# pi123

Pi is one of the most important and fascinating numbers in mathematics. It is an irrational number, meaning that it cannot be expressed as a fraction of two integers. It is also a transcendental number, meaning that it is not the root of any polynomial with rational coefficients.

Pi is the ratio of a circle’s circumference to its diameter. It is also the ratio of the volume of a sphere to the cube of its radius. Pi is used in many different areas of mathematics, including geometry, trigonometry, calculus, and statistics.

The history of pi can be traced back to ancient Egypt and Babylonia. The Egyptians used pi to calculate the area of circles and the volume of spheres. The Babylonians used pi to calculate the volume of cylinders.

The first person to calculate pi to a high degree of accuracy was Archimedes of Syracuse in the 3rd century BC. Archimedes used a polygon with 96 sides to calculate pi to two decimal places.

In the 15th and 16th centuries, mathematicians began to use infinite series to calculate pi. The most famous infinite series for pi is the Leibniz series:

## pi/4 = 1 – 1/3 + 1/5 – 1/7 + …

The Leibniz series is very slow to converge, but it was used to calculate pi to many decimal places in the 18th and 19th centuries.

In the 20th century, mathematicians began to use computers to calculate pi. In 1949, ENIAC, the first general-purpose computer, calculated pi to 2037 decimal places. In 1973, a computer calculated pi to 10 million decimal places.

Today, computers can calculate pi to trillions of decimal places. However, there is no end to the digits of pi. It is an irrational number, meaning that its decimal representation never ends or repeats.

Pi has many interesting properties. For example, it is the only number that is equal to its own square root plus one:

### sqrt(pi) + 1 = pi

Pi is also the only number that is equal to the sum of the inverse squares of all the prime numbers:

### 1/2^2 + 1/3^2 + 1/5^2 + … = pi^2/6

Pi is a very important number in mathematics, physics, and engineering.
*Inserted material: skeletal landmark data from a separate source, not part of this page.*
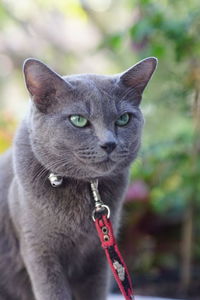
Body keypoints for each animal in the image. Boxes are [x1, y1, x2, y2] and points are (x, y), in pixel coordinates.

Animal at [0, 56, 156, 300]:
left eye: (123, 119)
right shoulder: (39, 250)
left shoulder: (98, 257)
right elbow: (53, 292)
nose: (109, 143)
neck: (87, 188)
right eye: (78, 120)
It is used to calculate the area and volume of circles and spheres, the wavelength of light, and the frequency of electricity.

Here are some examples of how pi is used in the real world:

• Navigation: Pi is used to calculate the distance between two points on Earth. This is important for navigation systems, such as GPS.
• Astronomy: Pi is used to calculate the orbits of planets and other objects in space. This is important for astronomers who are studying the universe.
• Engineering: Pi is used to design bridges, buildings, and other structures. This is important for engineers who want to make sure that their structures are strong and stable.
• Medicine: Pi is used to calculate the dosage of drugs and other medical treatments. This is important for doctors who want to make sure that their patients are getting the right amount of medication.
• Finance: Pi is used to calculate interest rates and other financial calculations. This is important for banks and other financial institutions.

Pi is a truly remarkable number. It is a number that is both simple and complex, and it is a number that is used in many different areas of our lives.